I know a lot of people do somehow get along without a scholarly labour saving assistance, but really – why? Is it the initial time you have to spend settling EN into your writing stuff/time/space that puts you off? You know all that time you non EN lovers spend post-draft doing the references? It quickly adds up to more than you’d spend if you established an ongoing, working EN library. It’s time well spent I can assure you –  it’s great finishing writing a draft, knowing that you’re done with the referencing at the same time.

I actually hate having to do without EN. Very occasionally I have to write something for a publication which has a style so peculiar EN struggles. It’s then I realise how much I depend on EN. My process of writing and EN have become entangled. I like the way EN’s small window sits alongside my docs on screen. EN is constant, always there. I can search EN at any time I choose and material is simply waiting for me to call it up.

I am seriously accustomed to working together with EN on a text. And not just to do the drafting and revising. Sometimes I use EN to mass a set of notes which I can massage into an outline. Mostly EN and I proceed together at the same pace through writing but occasionally, I let EN have little rests, and we then do a retro-reference job.

And EN has changed over the years. Like me, they’ve got better at academic writing. Once a pretty simple data base – best thought of as electronic library cards – EN, like its companions, is now meshed into the web and multiple libraries and platforms. EN stores PDFs if you want it to, can talk with other people’s EN libraries, has multiple styles and can even make new bespoke styles with you.

Hang on, any bibliographic software can do this, I hear you say. Well yes. That’s true.

But EN and I have shared history. Twenty years’ worth of reading for writing is accumulated in my EN’s files. I can’t possibly remember all of this. But EN does. I do have to help EN with memory work by making sure that I enter all of the appropriate notes and key words. But once primed, EN is almost infallibly reliable. Together, we have a prodigious grasp of over nine thousand books, papers and newspaper clips.

EN and I know each other’s eccentricities and needs. EN knows that I often require work on very long book texts and they are up for the challenge. And I found out early on that if I didn’t enter book and paper titles in lower case, and use surname, Christian name format for authors, then EN would sometimes struggle to produce orderly references.

But very occasionally EN deserts me. Well this usually isn’t EN’s fault, to be fair. There was a time not too long ago when word processing updates got way ahead of EN and I could no longer cite and reference. Forced to choose between writing with EN or not, I uninstalled the new wordprocess software. New wordprocess or EN? It wasn’t a choice.
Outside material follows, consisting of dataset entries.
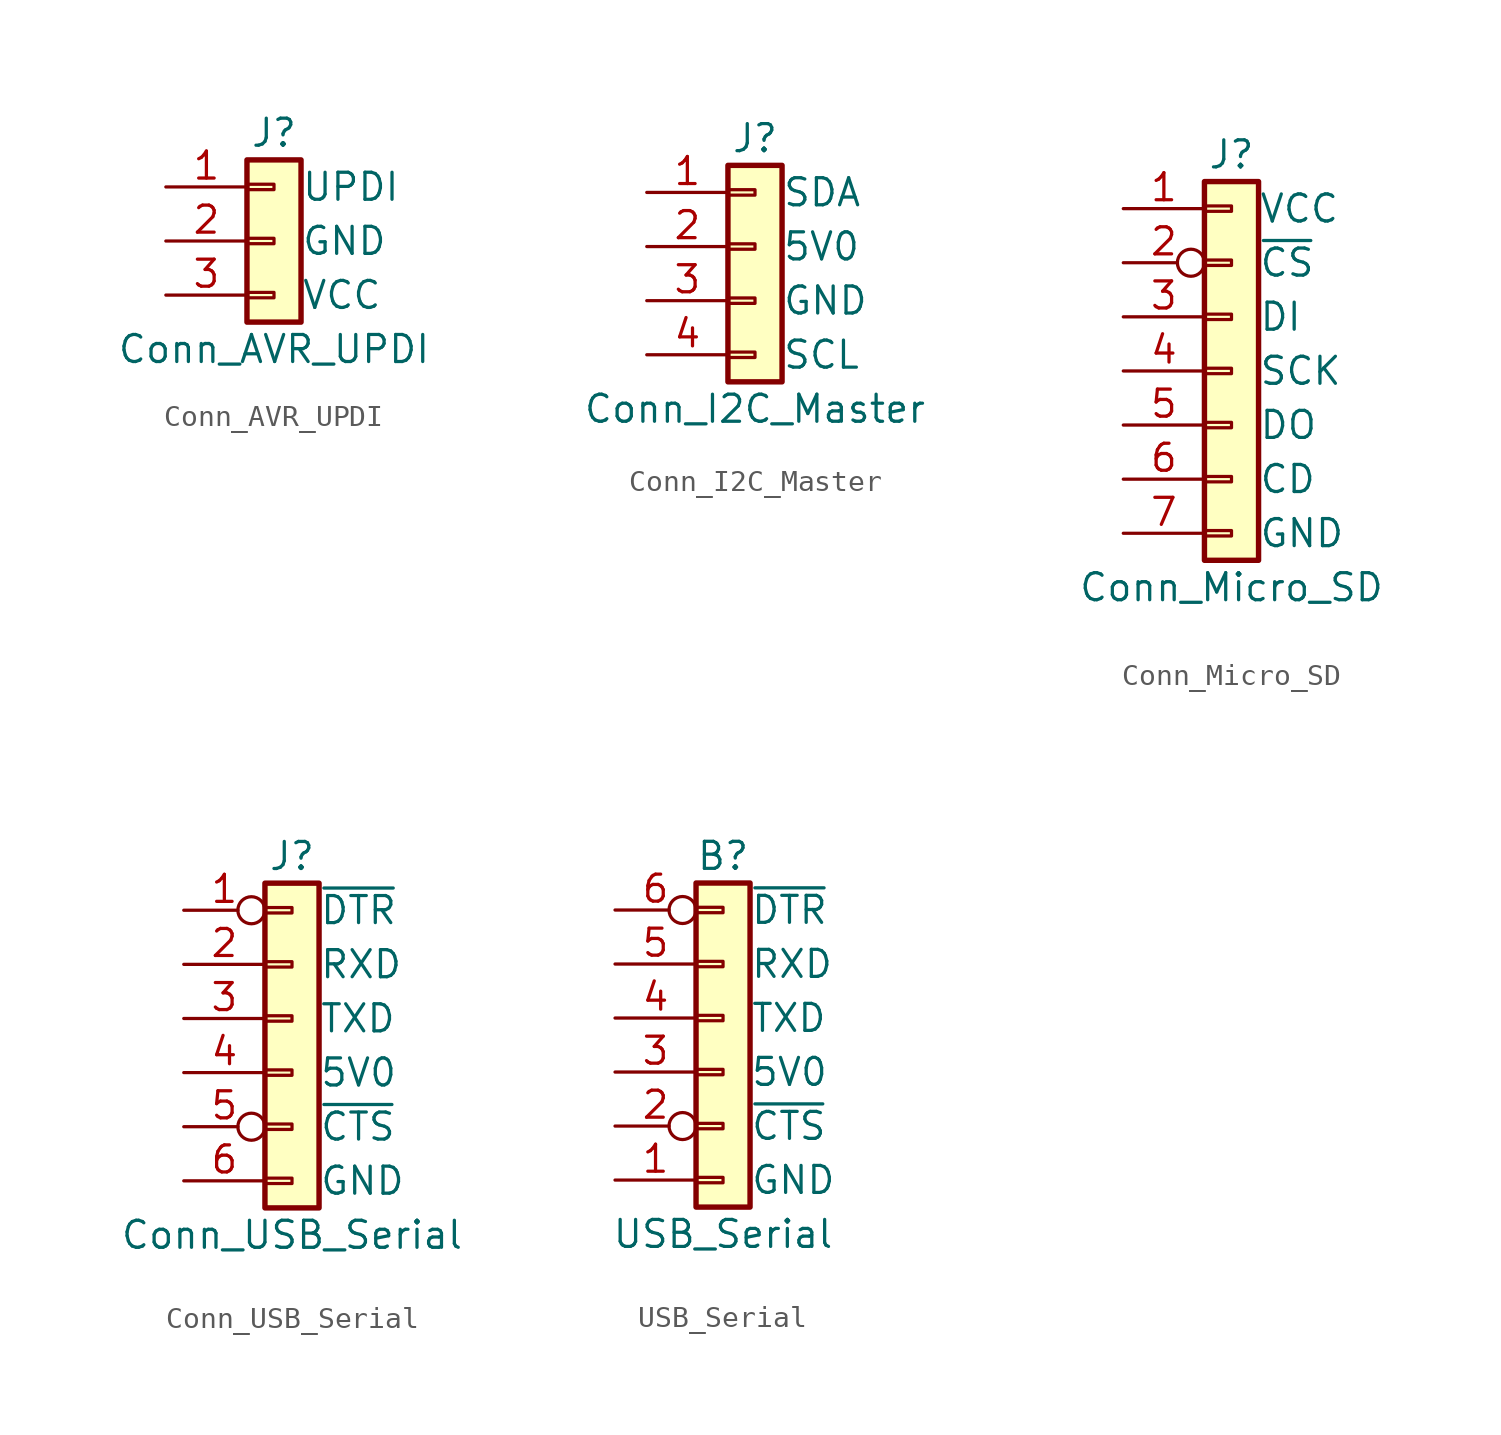
<source format=kicad_sym>
(kicad_symbol_lib
  (version 20211014)
  (generator kicad_symbol_editor)
  (symbol "Conn_AVR_UPDI"
    (pin_names
      (offset 2.54))
    (property "Reference" "J"
      (at 0 7.62 0)
      (effects (font (size 1.27 1.27))))
    (property "Value" "Conn_AVR_UPDI"
      (at 0 -2.54 0)
      (effects (font (size 1.27 1.27))))
    (symbol "Conn_AVR_UPDI_1_1"
      (rectangle (start -1.27 0.127) (end 0 -0.127) (stroke (width 0.152) (type default) (color 0 0 0 0)) (fill (type none)))
      (rectangle (start -1.27 2.667) (end 0 2.413) (stroke (width 0.152) (type default) (color 0 0 0 0)) (fill (type none)))
      (rectangle (start -1.27 5.207) (end 0 4.953) (stroke (width 0.152) (type default) (color 0 0 0 0)) (fill (type none)))
      (rectangle (start -1.27 6.35) (end 1.27 -1.27) (stroke (width 0.254) (type default) (color 0 0 0 0)) (fill (type background)))
      (pin bidirectional line (at -5.08 5.08 0) (length 3.81) (name "UPDI" (effects (font (size 1.27 1.27)))) (number "1" (effects (font (size 1.27 1.27)))))
      (pin passive line (at -5.08 2.54 0) (length 3.81) (name "GND" (effects (font (size 1.27 1.27)))) (number "2" (effects (font (size 1.27 1.27)))))
      (pin passive line (at -5.08 0 0) (length 3.81) (name "VCC" (effects (font (size 1.27 1.27)))) (number "3" (effects (font (size 1.27 1.27)))))))
  (symbol "Conn_I2C_Master"
    (pin_names
      (offset 2.54))
    (property "Reference" "J"
      (at 0 5.08 0)
      (effects (font (size 1.27 1.27))))
    (property "Value" "Conn_I2C_Master"
      (at 0 -7.62 0)
      (effects (font (size 1.27 1.27))))
    (symbol "Conn_I2C_Master_1_1"
      (rectangle (start -1.27 -4.953) (end 0 -5.207) (stroke (width 0.152) (type default) (color 0 0 0 0)) (fill (type none)))
      (rectangle (start -1.27 -2.413) (end 0 -2.667) (stroke (width 0.152) (type default) (color 0 0 0 0)) (fill (type none)))
      (rectangle (start -1.27 0.127) (end 0 -0.127) (stroke (width 0.152) (type default) (color 0 0 0 0)) (fill (type none)))
      (rectangle (start -1.27 2.667) (end 0 2.413) (stroke (width 0.152) (type default) (color 0 0 0 0)) (fill (type none)))
      (rectangle (start -1.27 3.81) (end 1.27 -6.35) (stroke (width 0.254) (type default) (color 0 0 0 0)) (fill (type background)))
      (pin bidirectional line (at -5.08 2.54 0) (length 3.81) (name "SDA" (effects (font (size 1.27 1.27)))) (number "1" (effects (font (size 1.27 1.27)))))
      (pin power_in line (at -5.08 0 0) (length 3.81) (name "5V0" (effects (font (size 1.27 1.27)))) (number "2" (effects (font (size 1.27 1.27)))))
      (pin power_in line (at -5.08 -2.54 0) (length 3.81) (name "GND" (effects (font (size 1.27 1.27)))) (number "3" (effects (font (size 1.27 1.27)))))
      (pin bidirectional line (at -5.08 -5.08 0) (length 3.81) (name "SCL" (effects (font (size 1.27 1.27)))) (number "4" (effects (font (size 1.27 1.27)))))))
  (symbol "Conn_Micro_SD"
    (pin_names
      (offset 2.54))
    (property "Reference" "J"
      (at 0 10.16 0)
      (effects (font (size 1.27 1.27))))
    (property "Value" "Conn_Micro_SD"
      (at 0 -10.16 0)
      (effects (font (size 1.27 1.27))))
    (symbol "Conn_Micro_SD_1_1"
      (rectangle (start -1.27 -7.493) (end 0 -7.747) (stroke (width 0.152) (type default) (color 0 0 0 0)) (fill (type none)))
      (rectangle (start -1.27 -4.953) (end 0 -5.207) (stroke (width 0.152) (type default) (color 0 0 0 0)) (fill (type none)))
      (rectangle (start -1.27 -2.413) (end 0 -2.667) (stroke (width 0.152) (type default) (color 0 0 0 0)) (fill (type none)))
      (rectangle (start -1.27 0.127) (end 0 -0.127) (stroke (width 0.152) (type default) (color 0 0 0 0)) (fill (type none)))
      (rectangle (start -1.27 2.667) (end 0 2.413) (stroke (width 0.152) (type default) (color 0 0 0 0)) (fill (type none)))
      (rectangle (start -1.27 5.207) (end 0 4.953) (stroke (width 0.152) (type default) (color 0 0 0 0)) (fill (type none)))
      (rectangle (start -1.27 7.747) (end 0 7.493) (stroke (width 0.152) (type default) (color 0 0 0 0)) (fill (type none)))
      (rectangle (start -1.27 8.89) (end 1.27 -8.89) (stroke (width 0.254) (type default) (color 0 0 0 0)) (fill (type background)))
      (pin power_in line (at -5.08 7.62 0) (length 3.81) (name "VCC" (effects (font (size 1.27 1.27)))) (number "1" (effects (font (size 1.27 1.27)))))
      (pin input inverted (at -5.08 5.08 0) (length 3.81) (name "~{CS}" (effects (font (size 1.27 1.27)))) (number "2" (effects (font (size 1.27 1.27)))))
      (pin input line (at -5.08 2.54 0) (length 3.81) (name "DI" (effects (font (size 1.27 1.27)))) (number "3" (effects (font (size 1.27 1.27)))))
      (pin input line (at -5.08 0 0) (length 3.81) (name "SCK" (effects (font (size 1.27 1.27)))) (number "4" (effects (font (size 1.27 1.27)))))
      (pin output line (at -5.08 -2.54 0) (length 3.81) (name "DO" (effects (font (size 1.27 1.27)))) (number "5" (effects (font (size 1.27 1.27)))))
      (pin output line (at -5.08 -5.08 0) (length 3.81) (name "CD" (effects (font (size 1.27 1.27)))) (number "6" (effects (font (size 1.27 1.27)))))
      (pin power_in line (at -5.08 -7.62 0) (length 3.81) (name "GND" (effects (font (size 1.27 1.27)))) (number "7" (effects (font (size 1.27 1.27)))))))
  (symbol "Conn_USB_Serial"
    (pin_names
      (offset 2.54))
    (property "Reference" "J"
      (at 0 7.62 0)
      (effects (font (size 1.27 1.27))))
    (property "Value" "Conn_USB_Serial"
      (at 0 -10.16 0)
      (effects (font (size 1.27 1.27))))
    (symbol "Conn_USB_Serial_1_1"
      (rectangle (start -1.27 -7.493) (end 0 -7.747) (stroke (width 0.152) (type default) (color 0 0 0 0)) (fill (type none)))
      (rectangle (start -1.27 -4.953) (end 0 -5.207) (stroke (width 0.152) (type default) (color 0 0 0 0)) (fill (type none)))
      (rectangle (start -1.27 -2.413) (end 0 -2.667) (stroke (width 0.152) (type default) (color 0 0 0 0)) (fill (type none)))
      (rectangle (start -1.27 0.127) (end 0 -0.127) (stroke (width 0.152) (type default) (color 0 0 0 0)) (fill (type none)))
      (rectangle (start -1.27 2.667) (end 0 2.413) (stroke (width 0.152) (type default) (color 0 0 0 0)) (fill (type none)))
      (rectangle (start -1.27 5.207) (end 0 4.953) (stroke (width 0.152) (type default) (color 0 0 0 0)) (fill (type none)))
      (rectangle (start -1.27 6.35) (end 1.27 -8.89) (stroke (width 0.254) (type default) (color 0 0 0 0)) (fill (type background)))
      (pin output inverted (at -5.08 5.08 0) (length 3.81) (name "~{DTR}" (effects (font (size 1.27 1.27)))) (number "1" (effects (font (size 1.27 1.27)))))
      (pin input line (at -5.08 2.54 0) (length 3.81) (name "RXD" (effects (font (size 1.27 1.27)))) (number "2" (effects (font (size 1.27 1.27)))))
      (pin output line (at -5.08 0 0) (length 3.81) (name "TXD" (effects (font (size 1.27 1.27)))) (number "3" (effects (font (size 1.27 1.27)))))
      (pin power_out line (at -5.08 -2.54 0) (length 3.81) (name "5V0" (effects (font (size 1.27 1.27)))) (number "4" (effects (font (size 1.27 1.27)))))
      (pin input inverted (at -5.08 -5.08 0) (length 3.81) (name "~{CTS}" (effects (font (size 1.27 1.27)))) (number "5" (effects (font (size 1.27 1.27)))))
      (pin power_out line (at -5.08 -7.62 0) (length 3.81) (name "GND" (effects (font (size 1.27 1.27)))) (number "6" (effects (font (size 1.27 1.27)))))))
  (symbol "USB_Serial"
    (pin_names
      (offset 2.54))
    (property "Reference" "B"
      (at 0 7.62 0)
      (effects (font (size 1.27 1.27))))
    (property "Value" "USB_Serial"
      (at 0 -10.16 0)
      (effects (font (size 1.27 1.27))))
    (symbol "USB_Serial_1_1"
      (rectangle (start -1.27 -7.493) (end 0 -7.747) (stroke (width 0.152) (type default) (color 0 0 0 0)) (fill (type none)))
      (rectangle (start -1.27 -4.953) (end 0 -5.207) (stroke (width 0.152) (type default) (color 0 0 0 0)) (fill (type none)))
      (rectangle (start -1.27 -2.413) (end 0 -2.667) (stroke (width 0.152) (type default) (color 0 0 0 0)) (fill (type none)))
      (rectangle (start -1.27 0.127) (end 0 -0.127) (stroke (width 0.152) (type default) (color 0 0 0 0)) (fill (type none)))
      (rectangle (start -1.27 2.667) (end 0 2.413) (stroke (width 0.152) (type default) (color 0 0 0 0)) (fill (type none)))
      (rectangle (start -1.27 5.207) (end 0 4.953) (stroke (width 0.152) (type default) (color 0 0 0 0)) (fill (type none)))
      (rectangle (start -1.27 6.35) (end 1.27 -8.89) (stroke (width 0.254) (type default) (color 0 0 0 0)) (fill (type background)))
      (pin power_out line (at -5.08 -7.62 0) (length 3.81) (name "GND" (effects (font (size 1.27 1.27)))) (number "1" (effects (font (size 1.27 1.27)))))
      (pin input inverted (at -5.08 -5.08 0) (length 3.81) (name "~{CTS}" (effects (font (size 1.27 1.27)))) (number "2" (effects (font (size 1.27 1.27)))))
      (pin power_out line (at -5.08 -2.54 0) (length 3.81) (name "5V0" (effects (font (size 1.27 1.27)))) (number "3" (effects (font (size 1.27 1.27)))))
      (pin input line (at -5.08 0 0) (length 3.81) (name "TXD" (effects (font (size 1.27 1.27)))) (number "4" (effects (font (size 1.27 1.27)))))
      (pin output line (at -5.08 2.54 0) (length 3.81) (name "RXD" (effects (font (size 1.27 1.27)))) (number "5" (effects (font (size 1.27 1.27)))))
      (pin output inverted (at -5.08 5.08 0) (length 3.81) (name "~{DTR}" (effects (font (size 1.27 1.27)))) (number "6" (effects (font (size 1.27 1.27))))))))
</source>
And just the other day when I migrated data from my desktop to a brand new laptop, EN decided not to move into the new environment. I panicked. Where would I be without EN? What use was this expensive new laptop without EN? The whole point of getting new gear was so that I could write anywhere, anytime, and for that I needed EN. I soon realised I was at fault not EN. I needed to do a total migration of data in order to get EN on board with me. Once I’d done that, we were reconciled.

I know other people have other bibliographic software loves and fancies and that’s well and good. To each their own.  EN is my choice of co-writer. You see, EN and I just suit each other. There may well be better, faster and smarter models on the market now, although I have yet to be entirely convinced of this, no matter what you say.

EN and I are one. Divided we are weak. Together we are powerful. It will take quite a bit to make me forget twenty years together.